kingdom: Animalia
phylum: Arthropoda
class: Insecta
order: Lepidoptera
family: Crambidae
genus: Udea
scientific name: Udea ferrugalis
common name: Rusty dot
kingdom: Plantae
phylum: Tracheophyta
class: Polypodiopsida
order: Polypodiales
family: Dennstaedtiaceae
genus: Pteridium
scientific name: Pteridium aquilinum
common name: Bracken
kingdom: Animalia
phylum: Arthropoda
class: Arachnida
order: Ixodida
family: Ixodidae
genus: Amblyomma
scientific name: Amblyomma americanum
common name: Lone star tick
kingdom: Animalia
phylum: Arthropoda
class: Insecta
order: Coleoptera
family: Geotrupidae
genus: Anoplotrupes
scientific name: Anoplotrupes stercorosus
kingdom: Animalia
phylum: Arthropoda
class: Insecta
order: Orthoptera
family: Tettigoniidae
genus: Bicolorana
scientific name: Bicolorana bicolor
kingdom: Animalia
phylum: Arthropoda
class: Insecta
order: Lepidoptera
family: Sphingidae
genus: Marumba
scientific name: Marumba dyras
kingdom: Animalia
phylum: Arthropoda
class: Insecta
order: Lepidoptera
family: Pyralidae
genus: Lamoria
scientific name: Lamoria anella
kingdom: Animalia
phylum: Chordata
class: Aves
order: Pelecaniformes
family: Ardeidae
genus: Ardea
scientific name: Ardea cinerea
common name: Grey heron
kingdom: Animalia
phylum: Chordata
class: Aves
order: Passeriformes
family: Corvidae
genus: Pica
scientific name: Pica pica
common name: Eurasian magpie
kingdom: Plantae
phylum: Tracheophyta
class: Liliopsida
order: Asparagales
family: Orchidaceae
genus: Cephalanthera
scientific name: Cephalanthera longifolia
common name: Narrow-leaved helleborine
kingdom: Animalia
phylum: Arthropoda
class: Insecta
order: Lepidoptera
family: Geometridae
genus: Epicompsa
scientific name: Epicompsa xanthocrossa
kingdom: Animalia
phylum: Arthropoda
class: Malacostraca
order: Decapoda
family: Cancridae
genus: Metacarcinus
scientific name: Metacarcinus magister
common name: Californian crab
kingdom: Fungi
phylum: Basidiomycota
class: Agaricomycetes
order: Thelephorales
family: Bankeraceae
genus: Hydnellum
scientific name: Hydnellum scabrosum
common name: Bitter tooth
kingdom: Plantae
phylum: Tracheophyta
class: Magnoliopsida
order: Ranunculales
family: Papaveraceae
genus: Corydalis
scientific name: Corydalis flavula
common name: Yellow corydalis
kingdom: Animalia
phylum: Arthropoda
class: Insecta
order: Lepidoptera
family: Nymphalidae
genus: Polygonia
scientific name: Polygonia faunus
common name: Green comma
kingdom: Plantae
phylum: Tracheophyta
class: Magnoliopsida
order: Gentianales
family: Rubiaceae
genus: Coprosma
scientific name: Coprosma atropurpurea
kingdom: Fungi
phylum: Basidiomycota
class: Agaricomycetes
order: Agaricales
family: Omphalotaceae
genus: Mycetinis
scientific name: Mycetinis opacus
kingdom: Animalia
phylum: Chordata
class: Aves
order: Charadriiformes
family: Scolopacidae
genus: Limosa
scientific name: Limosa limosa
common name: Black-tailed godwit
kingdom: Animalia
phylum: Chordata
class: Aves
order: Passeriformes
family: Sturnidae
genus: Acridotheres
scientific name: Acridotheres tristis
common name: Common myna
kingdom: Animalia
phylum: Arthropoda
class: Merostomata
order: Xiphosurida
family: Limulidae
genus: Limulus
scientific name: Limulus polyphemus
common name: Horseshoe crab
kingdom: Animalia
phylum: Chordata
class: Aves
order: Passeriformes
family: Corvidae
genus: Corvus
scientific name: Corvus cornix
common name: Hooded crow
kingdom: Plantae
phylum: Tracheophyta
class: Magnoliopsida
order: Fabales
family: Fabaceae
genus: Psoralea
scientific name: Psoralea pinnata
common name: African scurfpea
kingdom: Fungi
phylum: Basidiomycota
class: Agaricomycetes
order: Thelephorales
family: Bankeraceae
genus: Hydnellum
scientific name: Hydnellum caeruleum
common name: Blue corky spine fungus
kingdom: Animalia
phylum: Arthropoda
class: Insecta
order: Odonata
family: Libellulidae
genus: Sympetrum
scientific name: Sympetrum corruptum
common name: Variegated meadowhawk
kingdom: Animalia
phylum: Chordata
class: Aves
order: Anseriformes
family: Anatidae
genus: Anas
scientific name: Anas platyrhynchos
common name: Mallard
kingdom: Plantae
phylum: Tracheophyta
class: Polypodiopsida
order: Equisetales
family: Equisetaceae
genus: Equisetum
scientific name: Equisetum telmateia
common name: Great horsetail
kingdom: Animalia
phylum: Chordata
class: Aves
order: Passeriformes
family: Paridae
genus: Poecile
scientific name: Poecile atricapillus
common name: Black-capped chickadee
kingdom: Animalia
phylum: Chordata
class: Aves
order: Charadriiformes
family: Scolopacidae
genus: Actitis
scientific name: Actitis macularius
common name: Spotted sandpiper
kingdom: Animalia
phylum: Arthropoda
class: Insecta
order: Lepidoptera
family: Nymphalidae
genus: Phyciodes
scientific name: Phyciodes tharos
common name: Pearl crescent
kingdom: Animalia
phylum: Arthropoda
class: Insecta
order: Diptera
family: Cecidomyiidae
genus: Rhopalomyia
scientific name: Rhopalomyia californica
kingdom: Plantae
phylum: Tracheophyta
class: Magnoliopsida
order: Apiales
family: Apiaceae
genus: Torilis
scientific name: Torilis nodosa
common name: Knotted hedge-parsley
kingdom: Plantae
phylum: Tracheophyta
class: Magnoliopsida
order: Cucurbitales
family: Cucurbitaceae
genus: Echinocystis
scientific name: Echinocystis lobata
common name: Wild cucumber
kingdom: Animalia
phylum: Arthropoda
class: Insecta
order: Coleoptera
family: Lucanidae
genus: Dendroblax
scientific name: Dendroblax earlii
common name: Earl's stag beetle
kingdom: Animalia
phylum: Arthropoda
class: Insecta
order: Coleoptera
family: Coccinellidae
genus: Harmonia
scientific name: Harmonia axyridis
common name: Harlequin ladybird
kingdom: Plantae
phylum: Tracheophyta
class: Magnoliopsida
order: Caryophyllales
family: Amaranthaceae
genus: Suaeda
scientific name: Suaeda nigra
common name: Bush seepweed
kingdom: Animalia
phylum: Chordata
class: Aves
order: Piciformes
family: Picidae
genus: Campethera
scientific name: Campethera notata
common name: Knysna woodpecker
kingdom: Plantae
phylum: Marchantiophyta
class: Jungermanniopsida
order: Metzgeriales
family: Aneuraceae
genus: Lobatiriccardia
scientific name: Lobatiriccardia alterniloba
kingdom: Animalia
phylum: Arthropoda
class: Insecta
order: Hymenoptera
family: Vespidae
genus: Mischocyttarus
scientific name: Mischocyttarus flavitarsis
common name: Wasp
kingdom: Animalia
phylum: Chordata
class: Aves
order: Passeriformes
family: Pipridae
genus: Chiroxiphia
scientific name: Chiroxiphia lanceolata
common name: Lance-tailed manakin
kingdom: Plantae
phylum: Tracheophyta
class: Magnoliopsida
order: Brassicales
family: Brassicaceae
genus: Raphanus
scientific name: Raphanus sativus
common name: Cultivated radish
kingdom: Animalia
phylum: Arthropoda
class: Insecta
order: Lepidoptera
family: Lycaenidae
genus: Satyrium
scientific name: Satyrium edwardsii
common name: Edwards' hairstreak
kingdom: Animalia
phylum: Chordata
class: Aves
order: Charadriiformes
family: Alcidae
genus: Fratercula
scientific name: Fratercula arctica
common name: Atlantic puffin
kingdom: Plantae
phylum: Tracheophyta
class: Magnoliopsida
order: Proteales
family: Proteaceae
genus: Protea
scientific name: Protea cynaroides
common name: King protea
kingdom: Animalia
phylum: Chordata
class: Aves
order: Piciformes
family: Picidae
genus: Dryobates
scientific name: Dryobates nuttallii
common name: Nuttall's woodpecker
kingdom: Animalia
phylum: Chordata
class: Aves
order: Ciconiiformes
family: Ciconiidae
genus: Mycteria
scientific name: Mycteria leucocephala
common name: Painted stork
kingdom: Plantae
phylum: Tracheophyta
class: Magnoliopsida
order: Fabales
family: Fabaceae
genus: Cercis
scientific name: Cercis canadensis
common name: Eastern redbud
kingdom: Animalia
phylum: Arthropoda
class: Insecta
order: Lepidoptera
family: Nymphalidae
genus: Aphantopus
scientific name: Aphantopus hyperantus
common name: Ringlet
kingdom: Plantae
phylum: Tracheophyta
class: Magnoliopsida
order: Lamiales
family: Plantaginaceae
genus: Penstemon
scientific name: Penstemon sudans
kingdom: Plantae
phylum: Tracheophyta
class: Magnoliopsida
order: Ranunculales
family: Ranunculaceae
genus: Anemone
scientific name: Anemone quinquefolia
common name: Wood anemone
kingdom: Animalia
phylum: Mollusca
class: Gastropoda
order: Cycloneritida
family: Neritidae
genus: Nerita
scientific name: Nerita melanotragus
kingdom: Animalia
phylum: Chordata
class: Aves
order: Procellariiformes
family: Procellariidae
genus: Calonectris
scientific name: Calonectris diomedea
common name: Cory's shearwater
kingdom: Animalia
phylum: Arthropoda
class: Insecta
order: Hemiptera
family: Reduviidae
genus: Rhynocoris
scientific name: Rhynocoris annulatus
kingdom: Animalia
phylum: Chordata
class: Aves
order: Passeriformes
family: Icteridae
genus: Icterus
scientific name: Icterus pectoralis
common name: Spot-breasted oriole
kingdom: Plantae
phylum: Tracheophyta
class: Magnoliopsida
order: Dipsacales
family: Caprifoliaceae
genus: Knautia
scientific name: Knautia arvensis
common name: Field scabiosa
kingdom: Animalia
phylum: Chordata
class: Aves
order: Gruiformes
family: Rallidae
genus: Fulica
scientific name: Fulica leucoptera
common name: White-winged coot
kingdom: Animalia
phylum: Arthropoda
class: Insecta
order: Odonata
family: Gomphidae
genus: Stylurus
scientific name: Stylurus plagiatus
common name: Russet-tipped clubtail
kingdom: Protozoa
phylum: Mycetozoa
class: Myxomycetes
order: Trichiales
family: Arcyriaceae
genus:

════════════════════

■ What you have to do: Reproduce the data word for word, from its first line through the line that contains "common name: Bracken".

■ Output below:
kingdom: Animalia
phylum: Arthropoda
class: Insecta
order: Lepidoptera
family: Crambidae
genus: Udea
scientific name: Udea ferrugalis
common name: Rusty dot
kingdom: Plantae
phylum: Tracheophyta
class: Polypodiopsida
order: Polypodiales
family: Dennstaedtiaceae
genus: Pteridium
scientific name: Pteridium aquilinum
common name: Bracken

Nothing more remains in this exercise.